During the 36th Ordinary Session of the African Union Assembly, the Department of Health, Humanitarian Affairs and Social Development in partnership with the World Health Organisation (WHO) seeks to work towards the reduction of communicable diseases including HIV/AIDS in Africa. It was noted that the pandemic was raging worldwide but had an acute impact across Africa. The spread of the disease affected every dimension of African society, and AIDS had lowered the life expectancy of adults on average by 20 years.
In 2001, the Heads of State of Africa met in a special summit in Abuja explicitly devoted to addressing the unprecedented challenges of HIV-related disease, TB, and other related infectious diseases. This session, which came soon after the first UN Security Council Resolution in 2000, acknowledged the tremendous impact the spread of HIV was having on the continent not only as a health risk but also acknowledged the economic and security implications across the continent.
In 2013, African Heads of State and Government (HoSG) reaffirmed their commitment to the AIDS, TB and Malaria response at the Abuja+12 Special Summit. The declaration of the summit of the African Union on AIDS, Tuberculosis and Malaria committed to accelerating the mobilization of domestic resources to strengthen health systems; ensure strategies were in place for diversified, balanced and sustainable financing for health, in particular for AIDS, TB and Malaria and targeted poverty elimination strategies and social protection programmes that integrate HIV-related diseases, TB and Malaria for all; particularly for vulnerable populations.
The massive impacts of twin pandemics of COVID-19 and HIV-related diseases have highlighted what remains the largest threat to the Africa Union Agenda 2063 – Africa We Want. Africa’s experience attempting to control COVID-19 and HIV-related diseases (and the previous experience with the West African Ebola outbreak) exemplifies how huge gaps remain in the underlying strength of its health systems. The AIDS epidemic is still not over, nor is the continent on track to achieve an AIDS-free Africa by 2030.

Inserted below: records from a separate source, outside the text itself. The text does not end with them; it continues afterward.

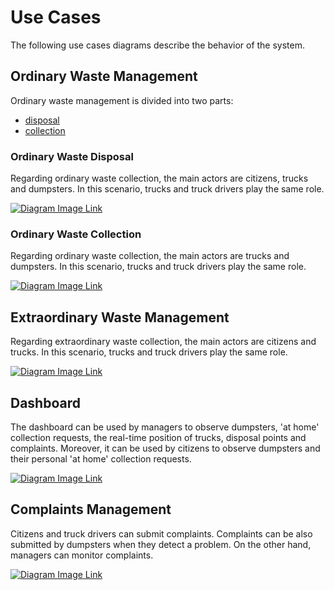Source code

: # Use Cases

The following use cases diagrams describe the behavior of the system.

## Ordinary Waste Management

Ordinary waste management is divided into two parts:

* [disposal](#ordinary-waste-disposal)
* [collection](#ordinary-waste-collection)

### Ordinary Waste Disposal

Regarding ordinary waste collection, the main actors are citizens, trucks and dumpsters. In this scenario, trucks and truck drivers play the same role.

[![Diagram Image Link](https://tinyurl.com/yxaddo5t)](https://tinyurl.com/yxaddo5t)<!--![Diagram Image Link](./ordinary-disposal-use-cases.pm.puml)-->

### Ordinary Waste Collection

Regarding ordinary waste collection, the main actors are trucks and dumpsters. In this scenario, trucks and truck drivers play the same role.

[![Diagram Image Link](https://tinyurl.com/y5zjqejp)](https://tinyurl.com/y5zjqejp)<!--![Diagram Image Link](./ordinary-collection-use-cases.pm.puml)-->

## Extraordinary Waste Management

Regarding extraordinary waste collection, the main actors are citizens and trucks. In this scenario, trucks and truck drivers play the same role.

[![Diagram Image Link](https://tinyurl.com/yxc4x4fr)](https://tinyurl.com/yxc4x4fr)<!--![Diagram Image Link](./extraordinary-management-use-cases.pm.puml)-->

## Dashboard

The dashboard can be used by managers to observe dumpsters, 'at home' collection requests, the real-time position of trucks, disposal points and complaints. Moreover, it can be used by citizens to observe dumpsters and their personal 'at home' collection requests.

[![Diagram Image Link](https://tinyurl.com/y24dwrnp)](https://tinyurl.com/y24dwrnp)<!--![Diagram Image Link](./dashboard-use-cases.pm.puml)-->

## Complaints Management

Citizens and truck drivers can submit complaints. Complaints can be also submitted by dumpsters when they detect a problem. On the other hand, managers can monitor complaints.

[![Diagram Image Link](https://tinyurl.com/y2b9beuh)](https://tinyurl.com/y2b9beuh)<!--![Diagram Image Link](./complaints-use-cases.pm.puml)-->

The key objectives now are:
1. Sustaining political commitments – requiring every African Head of State to commit to setting quantitative targets for HIV control (and tracking progress), developing a roadmap to strengthening health systems for pandemic prevention in their country, and reforming policies that prevent vulnerable populations from receiving treatment;
2. Secure new financial commitments – engaging international donors (bilateral, multilateral, philanthropies) to identify new pools of capital and fund existing pledges while setting a GDP target for national health spending on HIV-related diseases and pandemic preparedness;
3. Acknowledge the role of the African private sector and strengthen the public-private partnership – outlining major regional initiatives on (a) health financing (for example low-interest loans), (b) health infrastructure (for example supply chains, facilities, data/digital tools), and (c) health manufacturing (for example diagnostics, treatments, vaccines) and by aligning national and international companies, investors, and governments to those areas to accelerate progress;
4. Elevate community, young people and civil society voices – raising the profile of advocates, PLHIV, community organizations, faith leaders and the youth who have been champions for the HIV/AIDS response and social and behavioural change (SBC) in their country.
Earlier the Africa CDC encouraged African Union (AU) Member States to actively participate in the Pandemic Fund activities and submit their Expressions of Interest (EOIs) by the set date of 24 February 2023. The Africa CDC has made itself available to support AU Member States and other regional entities as they develop and submit their EOIs and proposals.
The Africa CDC is an observer at the Board of the Pandemic Fund. The Africa CDC is also an autonomous institution of the AU charged with the mandate for coordinating Africa’s disease prevention and control. Africa CDC is the convening platform for AU Member States on health security matters. Africa CDC is convinced that the New Public Health Order brings the changes necessary for improved global preparedness and response to disease threats and health emergencies. One key aspect is regional strategies and action, based on mandates of regional institutions like Africa CDC.
As an integral part of the African approach to pandemic prevention, preparedness and response, the African Union and Africa CDC initiated Africa’s New Public Health Order, which aims to set the course for how Africa deals with its public health realities. The New Public Health Order is built on five pillars, four of which all relate to the high-impact priorities set out in the first round call of the Pandemic Fund, namely surveillance and early warning, laboratory systems and health workforce.
Expected outcome: The consideration and adoption of the Declaration on Health Financing and Sustaining Action to End AIDS and related Communicable and Non-communicable Diseases.
In addition to leaders from the AU members states, there are regional and international organizations in attendance. The summit will adopt a series of protocols aimed at accelerating full implementation of health-related questions in Africa. The adopted protocols relate to the Agenda 2063 which is Africa’s development blueprint to achieve inclusive and sustainable socio-economic development over a 50-year period (2013 t0 2063).